We’ll bet the referenda pass everywhere, even in liberal states, and by large margins in most places. This helps George W. Bush. For one thing, it stimulates gigantic turnouts by conservative Christians, who overwhelmingly favor Bush’s reelection–and whose absence from the polls in large numbers may have cost Bush the popular vote in 2000. (Gays will also have record voter turnouts, but the numbers aren’t there in most states to match the increased conservative participation.) Second, this hot-button social issue has the potential to equal the emotion being generated by Iraq. Just as Kerry benefits from the anti-Iraq fervor, so too will Bush profit from the gay marriage issue.

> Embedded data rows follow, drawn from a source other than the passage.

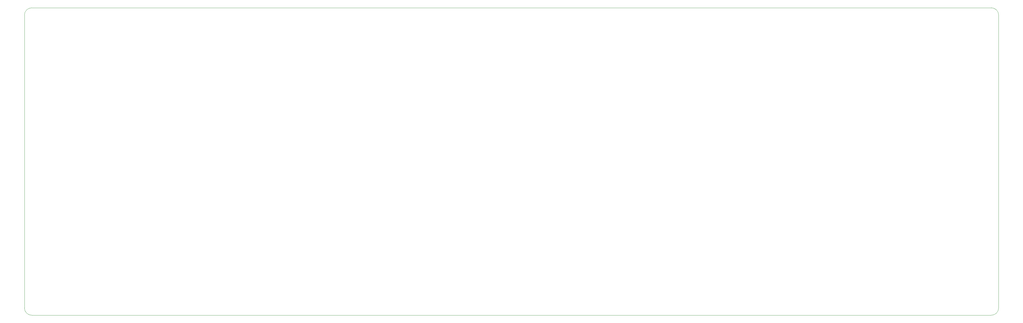
<source format=gm1>
G04 #@! TF.GenerationSoftware,KiCad,Pcbnew,(5.1.5)-3*
G04 #@! TF.CreationDate,2020-02-18T21:35:31-05:00*
G04 #@! TF.ProjectId,Keyboard PCB,4b657962-6f61-4726-9420-5043422e6b69,rev?*
G04 #@! TF.SameCoordinates,Original*
G04 #@! TF.FileFunction,Profile,NP*
%FSLAX46Y46*%
G04 Gerber Fmt 4.6, Leading zero omitted, Abs format (unit mm)*
G04 Created by KiCad (PCBNEW (5.1.5)-3) date 2020-02-18 21:35:31*
%MOMM*%
%LPD*%
G04 APERTURE LIST*
%ADD10C,0.050000*%
G04 APERTURE END LIST*
D10*
X18256250Y24606250D02*
X330200000Y24606250D01*
X15875000Y26987500D02*
X15875000Y122237500D01*
X18256250Y24606250D02*
G75*
G02X15875000Y26987500I0J2381250D01*
G01*
X332581250Y122237500D02*
X332581250Y26987500D01*
X18256250Y124618750D02*
X330200000Y124618750D01*
X332581250Y26987500D02*
G75*
G02X330200000Y24606250I-2381250J0D01*
G01*
X330200000Y124618750D02*
G75*
G02X332581250Y122237500I0J-2381250D01*
G01*
X15875000Y122237500D02*
G75*
G02X18256250Y124618750I2381250J0D01*
G01*
M02*

</source>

Of course, it’s true that Kerry also is opposed togay marriage, but most voters know that gay and lesbian groups are fundamental constituencies of the Democratic party, that Kerry is from Massachusetts where the current gay marriage controversy began, and that Kerry’s nineteen year Senate voting record is strongly pro-gay rights. Gay marriage is but the symbolic cover issue that wraps around the gay rights issue cluster; rightly or wrongly, most voters think that the march towards gay equality is progressing too rapidly and comprehensively, pushed by unelected judges and unbridled judicial power.

For a majority of voters, certainly, gay rights is not the alpha and omega of politics in 2004. As Cheryl Jacques, executive director of the Human Rights Campaign, commented in the New York Times on August 14, 2004, “[M]ost people don’t wake up in the morning thinking about gay and lesbian marriage or any gay issue. They wake up in the morning thinking about jobs and health care and the war in Iraq.” Still, for a sizeable segment of the voting population, gay rights and gay marriage rank highly on the list of salient issues. Gay marriage in particular is proving to be a prime motivator of the anti-Kerry, pro-Bush vote. This surprises most of the press and campaign corps, concentrated as they are in the liberal enclaves of Washington and New York. But it is a fact, and an increasingly vital aspect of this election year.

The Crystal Ball’s Assessment: Unintentionally, Jim McGreevey’s scandal has helped to raise the prominence of gay rights on the Campaign 2004 agenda across the nation. McGreevey has instantaneously become a well recognized albatross for the Democratic Party and John Kerry, and thus a plus for George W. Bush–playing into the ballot initiatives on gay marriage in crucial swing states. Oddly, then, McGreevey’s coming-out is proving to be a come-down for John Kerry.

Our overall conclusion is that Bush has received an unexpected break from the unlikeliest of places. At the same time, we continue to see Iraq, the war on terror, and the economy as issues of greater importance for most voters as they decide their presidential ballot. Thus, the New Jersey bombshell is no doubt a welcome development for Bush’s campaign managers, but the president needs some good luck where it counts more, economically and internationally, if he is to win a second term.